Don't You Dare Do Away With My DLA!

Don't You Dare Do Away With My DLA!

After a torrid few days which saw Iain Duncan Smith resign as Work and Pensions Minister partly over the change from Disability Living Allowance (DLA) to Personal Independence Payments (PIP), blow a hole in George Osborne's budget before he turned out the lights and left, and the government then backtrack and say it wouldn't introduce new extra cuts to welfare; it's fair to say there have been and will be more twists than a contortionist turned into a snake by the name of Ouroboros...

So I'll keep it simple, and explain how I myself got DLA.

I was diagnosed with autism in 2002 but it wasn't until 2008 that an autism charity suggested I apply for DLA and helped me fill out the form. My first application was rejected and I appealed, giving specific information relating to the nature of my disability, which as I said then and still say now, is "an incurable neurological disorder which causes me significant depression as I struggle with the frustrating and demoralising tasks an ever more complicated world requires of me." I asked the Department of Work and Pensions (DWP) to look again at their decision in January 2009, only to be rejected once more.

With the autism charity's support, I took the DWP to an appeals tribunal held in July 2009. My appeal was allowed and I was awarded DLA from 2008 to 2011. Between July and October of 2011, I had to claim DLA again. This time it was awarded indefinitely.

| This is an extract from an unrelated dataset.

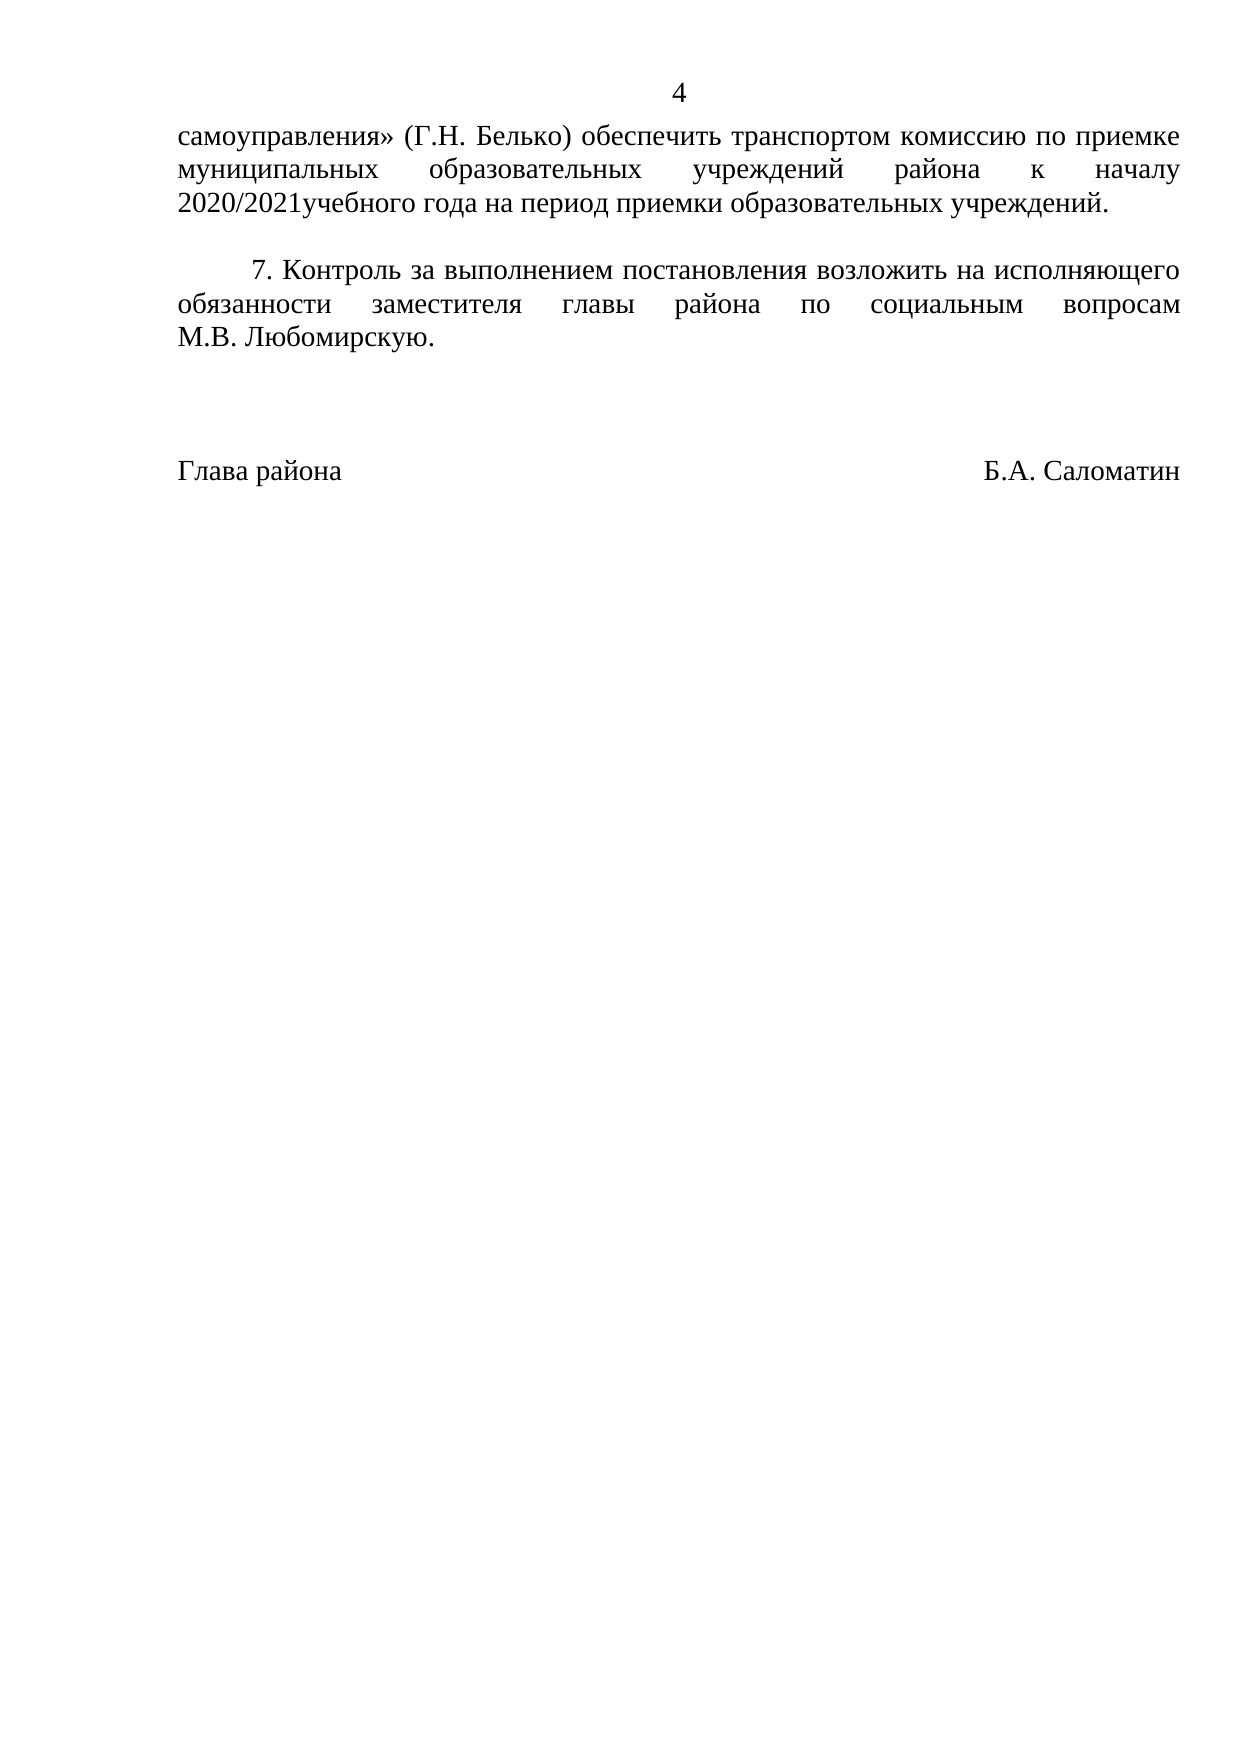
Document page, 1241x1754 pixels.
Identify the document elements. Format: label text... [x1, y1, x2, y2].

text Глава района Б.А. Саломатин [177, 453, 1181, 487]
text 7. Контроль за выполнением постановления возложить на исполняющего обязанности заместителя главы района по социальным вопросам М.В. Любомирскую. [177, 252, 1181, 353]
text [177, 118, 1181, 219]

It would be easy to moan about the inequities of a system which basically made me apply three times, but I was well aware I'd probably have to appeal as there are people who try to manipulate the system and, in general, a more protracted process does weed out the chancers.

However, after four years, in receipt of payments totalling no more than £21.80 a week (I deserve no more - I'm physically fine but mentally slow), formally diagnosed with an incurable neurological disorder ensuring that "my ability to literally make sense of the world on a daily basis is very limited and may well worsen as I age," and just after celebrating my forty-seventh birthday, it seemed I could relax and breathe easy.

After all, autism is incurable and I'm only going to get older.

But only sixteen months later (February 2013), I was one of many who got letters telling them DLA was going out, PIP was coming in and we'd have to have face-to-face consultations.

Again.

The previous paragraphs have been tightly written and well-controlled, but now I think I'll just let it all hang out.

I'm now over fifty. This lifelong incurable disorder won't go away or improve, that's why they call it lifelong and incurable!

D'oh, as Homer Simpson would say!

Due to the specific nature of my disability (crippled information-processing capabilities), I will never be able to work as fast as others. You can't incentivise a Nissan Micra to perform like a Ferrari, Mr Smith, Mr Osborne and Mr Crabb; the engine capacity simply does not and never will exist!

I've sat before an appeals tribunal. I've delivered verbal and written evidence of my diagnosis. What riles and provokes me is the inability on the DWP's part just to accept the answer and be done with it. I feel I'm being both kept hanging, and also poked and prodded like an experimental animal. Adults with autism dislike instability and uncertainty just as much as companies and organizations do. You've been given the facts, they will not change, get the message, stop bothering me.

And just in case you haven't worked this out, there aren't many jobs going for over-fifties anyway!

Frankly, if I get hauled in front of a PIP assessor, my first impulse will be to be as obstreperous as possible. I even have to wonder whether there's a cynical desire afoot just to keep on questioning people like me until we throw in the towel in exasperation and/or die or something.

Well, is there?

Enough is enough. It would have been harder but cleaner simply to have been refused in the first place, but now that I and others like me have fulfilled the criteria you really should just let us be. I accept that tax receipts are not a bottomless pool, that the UK population is aging and the government has both debt and deficit; but my disability and employability will not change much now. In the future you, the government, will have to find ways of letting people like me work you can't currently even imagine (there is talk of a universal basic income, which sounds a bit like Universal Credit to me); and you'll have to come to terms with facts of life which will not change: at fifty-one (happy birthday to me!), I will only get older and slower, and with autism I will probably never again be up to a stressful full-time job.

In the end, and as the psychologist who first diagnosed me said:

"Know your limitations."

I do know mine. I've explained them clearly to you. It's time you accept what I've said and be done with it; and let me contribute as well as I'm able within a stable and supportive framework.

James Christie is the author of Dear Miss Landau and The Legend of John Macnab. He was diagnosed with Asperger Syndrome, a mild form of autism, at the age of 37 in 2002. He lives in the Scottish Borders.